What sorting algorithm is used by programmers?

Question

I am currently studying algorithms at college and I am curios as what does a seasoned developer uses in its code when said programmer needs to sort something.

C++ uses IntroSort which has an average of Θ(n log(n)) and worst of Θ(n^2).
C# uses QuickSort which has an average of Θ(n log(n)) and worst of Θ(n^2).
Java uses MergeSort which has an average of Θ(n log(n)) and worst of Θ(n log(n)).
Javascript seems like its doing Θ(n log(n)) and the algorithm depends on the browser.
And from a quick read, the majority of languages have a sorting method that has a time complexity of Θ(n log(n)).

Do programmers use the default sorting methods or they implement their own ?
When do they use the default one and when do they implement their own ?
Is Θ(n log(n)) the best time a sorting algorithm can get ?

There are a ton of sorting algorithm, as I am currently finding out in uni.

99% of the time, you use the sort that your language's standard library provides. — Paul Hankin, May 15 '21 at 15:18
Comparison-based sorting can be O(n*log(n)) at best. Strings and numbers can be sorted in O(n) using radix sort. But I've only used that once. The rest of the time it's whatever-the-library-provided sort. — , May 15 '21 at 15:38

score 1 · Accepted Answer · answered May 15 '21 at 15:28

I am currently studying algorithms at college and I am curios as what does a seasoned developer uses in its code when said programmer needs to sort something.

Different sorting algorithms have different applications. You choose the best algorithm for the problem you're facing. For example, if you have a list of items in-memory then you can sort them in-place with QuickSort - if you want to sort items that are streamed-in (i.e. an online sort) then QuickSort wouldn't be appropriate.

C++ uses IntroSort which has an average of Θ(n log(n)) and worst of Θ(n^2).

I think you mean C++'s STL sort defaults to using Introsort in most implementations (including the original SGI STL and GNU's, but I don't believe the C++ specification specifically requires sort to use Introsort - it only requires it to be a stable sort. C++ is just a language, which does not have a sorting-algorithm built in to the language. Anyway, it's a library feature, not a language feature.

C# uses QuickSort which has an average of Θ(n log(n)) and worst of Θ(n^2).

Again, C# (the language) does not have any built-in sorting functionality. It's a .NET BCL (Base Class Library) feature that exposes methods that perform the sorting (such as Array.Sort, List<T>.Sort, Enumerable.OrderBy<T>, and so on). Unlike the C++ specification, the C# official documentation does state that the algorithm used by List<T>.Sort is Quicksort, but other methods like Enumerable.OrderBy<T> leave the actual sorting algorithm used to the backend provider (e.g. in Linq-to-SQL and Linq-to-Entities the sorting is performed by the remote database engine).

Do programmers use the default sorting methods or they implement their own ?

Generally speaking, we use the defaults because they're good enough for 95%+ of all workloads and scenarios - or because the specification allows the toolchain and library we're using to pick the best algorithm for the runtime platform (e.g.

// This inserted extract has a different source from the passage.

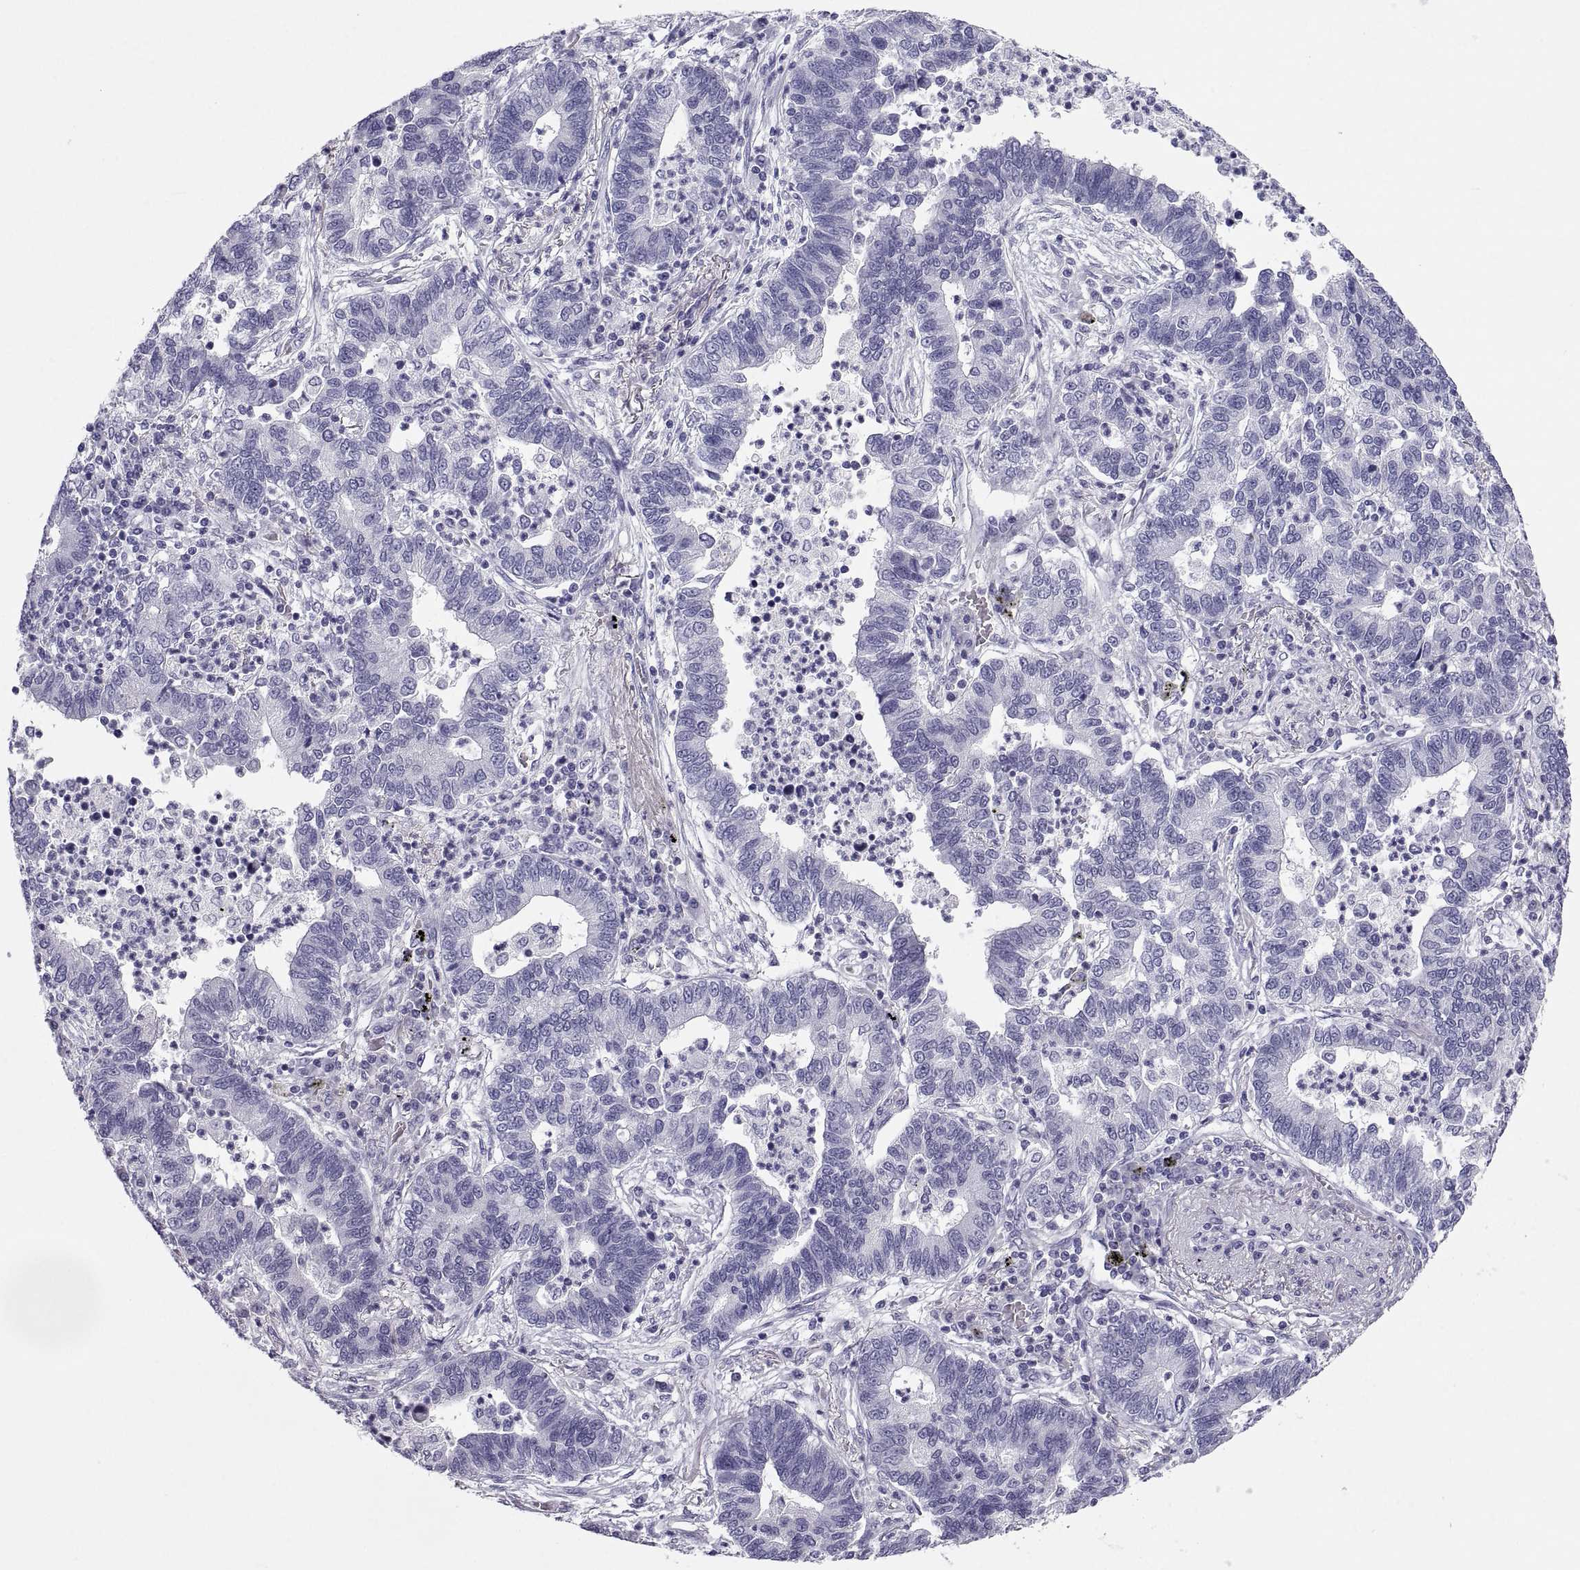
{"staining": {"intensity": "negative", "quantity": "none", "location": "none"}, "tissue": "lung cancer", "cell_type": "Tumor cells", "image_type": "cancer", "snomed": [{"axis": "morphology", "description": "Adenocarcinoma, NOS"}, {"axis": "topography", "description": "Lung"}], "caption": "DAB immunohistochemical staining of lung cancer displays no significant staining in tumor cells.", "gene": "PCSK1N", "patient": {"sex": "female", "age": 57}}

C++'s sort could hypothetically make use of hardware-sorting which allows for sorting of constrained values of n in O(1) to O(n) worst-case time instead of O(n^2) with QuickSort - which is a problem when processing unsanitized user-input.

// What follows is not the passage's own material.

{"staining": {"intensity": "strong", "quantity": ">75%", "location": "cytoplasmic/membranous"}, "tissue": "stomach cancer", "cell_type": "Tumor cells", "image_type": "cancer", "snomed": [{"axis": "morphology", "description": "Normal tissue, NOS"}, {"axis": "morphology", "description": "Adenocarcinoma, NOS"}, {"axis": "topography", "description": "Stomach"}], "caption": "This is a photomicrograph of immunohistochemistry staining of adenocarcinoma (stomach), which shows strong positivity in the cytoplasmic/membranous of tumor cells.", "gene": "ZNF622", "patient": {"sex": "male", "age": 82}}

But also, generally speaking, programmers should never reimplement their own sorting algorithms. Modern languages with support for templates and generics mean that an algorithm can be written in the general form for us, so we just need to provide the data to be sorted and either comparator function or a sorting key selector, which avoids common programmer human errors when reimplementing a stock algorithm.

As for the possibility of programmers inventing their own new novel sorting algorithms... with few exceptions that really doesn't happen. As with cryptography, if you find yourself "inventing" a new sorting algorithm I guarantee that not only are you not inventing a new algorithm, but that your algorithm will be flawed in some way or another. In short: don't - at least not until you've ran your idea past your nearest computer science academic.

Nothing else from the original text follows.